Fuentes de la Gendarmería argentina situaron en 300 la cantidad de personas que manifestó ayer sobre el puente internacional «Gral. San Martín», que conecta a Gualeguaychú con Fray Bentos, simulando un ataque por aire, mar y tierra sobre la planta de Botnia, y con la intención de ridiculizar la decisión del gobierno de enviar al Ejército a colaborar en la seguridad del emprendimiento. Pero los organizadores comentaron a El País que estiman en 500 a 600 la cantidad de personas que se juntó en la cálida tarde entrerriana.

El dispositivo de seguridad impidió que los manifestantes cruzaran la línea divisoria imaginaria sobre el puente que marca la frontera entre los países, aunque, de todos modos, la movilización les permitió manifestarse abiertamente contra Botnia y la decisión del presidente Tabaré Vázquez.

La movilización se organizó temprano en la tarde, con una reunión de once kayaks y un yate, que llegaron por aguas jurisdiccionales argentinas lo más próximo posible al medio del río y desplegaron un cartel con la inscripción de repudio a la empresa finlandesa.

Otros manifestantes formaron una figura humana sobre el puente con la expresión «Fuera Botnia», un grupo arrojó aviones de papel al aire y varios participantes remontaron barriletes.

Paralelamente, se vio desplegar arcos y flechas simulados dirigidos hacia la zona donde se levanta la planta fraybentina, mientras todos gritaban al unísono «Fuera Botnia».
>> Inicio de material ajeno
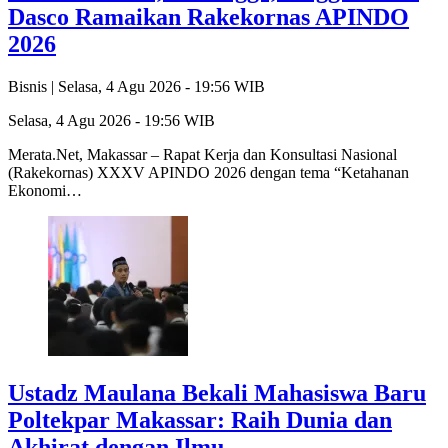
Dasco Ramaikan Rakekornas APINDO
2026
Bisnis |
Selasa, 4 Agu 2026 - 19:56 WIB
Selasa, 4 Agu 2026 - 19:56 WIB
Merata.Net, Makassar – Rapat Kerja dan Konsultasi Nasional
(Rakekornas) XXXV APINDO 2026 dengan tema “Ketahanan
Ekonomi…
Ustadz Maulana Bekali Mahasiswa Baru
Poltekpar Makassar: Raih Dunia dan
Akhirat dengan Ilmu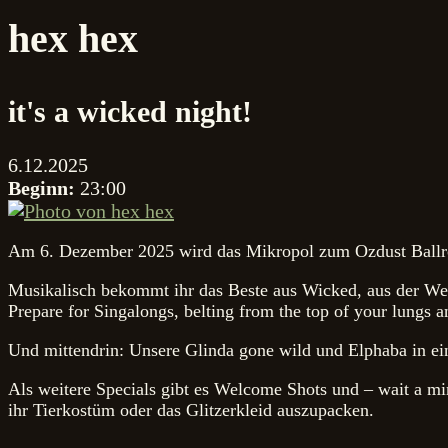
hex hex
it's a wicked night!
6.12.2025
Beginn:
23:00
Am 6. Dezember 2025 wird das Mikropol zum Ozdust Ballroo
Musikalisch bekommt ihr das Beste aus Wicked, aus der We
Prepare for Singalongs, belting from the top of your lungs 
Und mittendrin: Unsere Glinda gone wild und Elphaba in ein
Als weitere Specials gibt es Welcome Shots und – wait a mi
ihr Tierkostüm oder das Glitzerkleid auszupacken.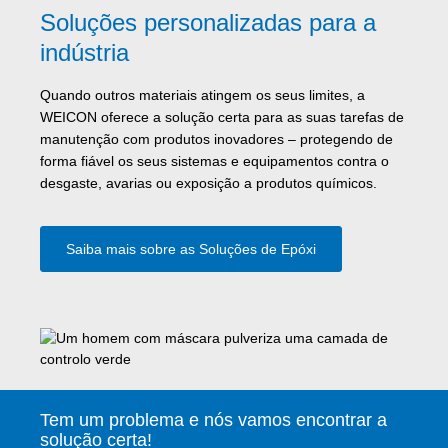
Soluções personalizadas para a
indústria
Quando outros materiais atingem os seus limites, a
WEICON oferece a solução certa para as suas tarefas de
manutenção com produtos inovadores – protegendo de
forma fiável os seus sistemas e equipamentos contra o
desgaste, avarias ou exposição a produtos químicos.
Saiba mais sobre as Soluções de Epóxi
Tem um problema e nós vamos encontrar a
solução certa!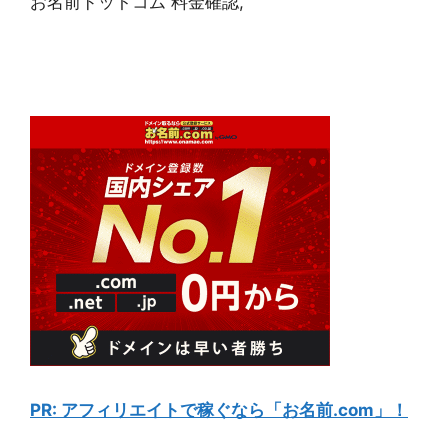
お名前ドットコム 料金確認,
PR: アフィリエイトで稼ぐなら「お名前.com」！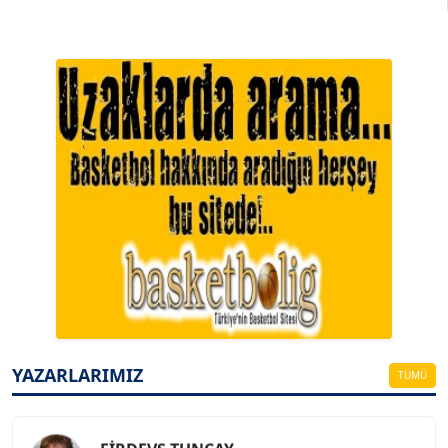
A. BAHRİ VRESKALA
Köşe Yazarı
ESAT ERÇETİNGÖZ
Köşe Yazarı
YAZARLARIMIZ
TÜMÜ
FİRDEVS TUNÇAY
Uno de los casos más impactantes se produjo cuando un manifestante levantó al cielo un caño de PVC y lo enfocó hacia el emplazamiento de Botnia, simulando el disparo de un misil.

AUTOATENTADO. Luis Molinuevo, de la Asamblea de Gualeguaychú, comentó a El País que «cuando comience a echar humo la chimenea de Botnia no tengo idea cómo va a reaccionar la sociedad de Gualeguaychú».

Y luego, advirtió el activista que «tememos un autoatentado en Uruguay» contra la planta, y que «después sea el pueblo de Gualeguaychú el responsable».

Los manifestantes arrojaron al río Uruguay decenas de globos negros, en señal de luto, y al final de la jornada se definía el programa de acción con vistas a las próximas movilizaciones.

Del lado uruguayo, la situación estuvo por demás tranquila, dado que los soldados desplegados en torno al perímetro de la planta no tuvieron novedades sobresalientes, dijeron a El País fuentes militares consultadas especialmente durante la movilización.

NO AFECTA. El secretario de Turismo de Gualeguaychú, Sebastián Bel, afirmó ayer que la crisis por las pasteras «no aleja» a los turistas de esa ciudad. Mientras continúa el corte por tiempo indeterminado, la capacidad hotelera en esa ciudad entrerriana se vio colmada durante este fin de semana largo para los argentinos.

Según destacó el diario argentino Clarín, el jerarca afirmó que este fin de semana tuvieron un 100% de ocupación en los hoteles pero admitió que la instalación de Botnia en Fray Bentos provocó la paralización de inversiones. Así se refirió a dos hoteles de cuatro y cinco estrellas que desistieron de construirse en esa ciudad argentina.

El funcionario argentino declaró estar «a favor» de lo que decida la Asamblea Ambiental y que «lo único que quiere el pueblo de Gualeguaychú es que las pasteras se vayan del río Uruguay». Bel dijo que no cree «que quiera venir nadie a disfrutar de una noche de carnaval con el olor a huevo podrido que producen estas plantas».

En lo político, ha habido buenas reacciones desde el lado argentino con respecto al contacto mantenido por el presidente Vázquez con el vice argentino Daniel Scioli. El gobernador de Entre Ríos, Jorge Busti, consideró que ha sido «positivo» el encuentro, aunque reiteró la necesidad de que los directivos de la papelera Botnia se sumen a «la mesa del diálogo». El gobernador señaló que «todo lo que signifique diálogo es positivo», en relación al encuentro de ambos que tuvo lugar este fin de semana en Bolivia.

De todos modos, Busti aclaró en diálogo con la agencia noticiosa Télam: «Todavía tiene que entrar a la mesa de diálogo los grandes jugadores, la pastera Botnia, que se mantiene escondida».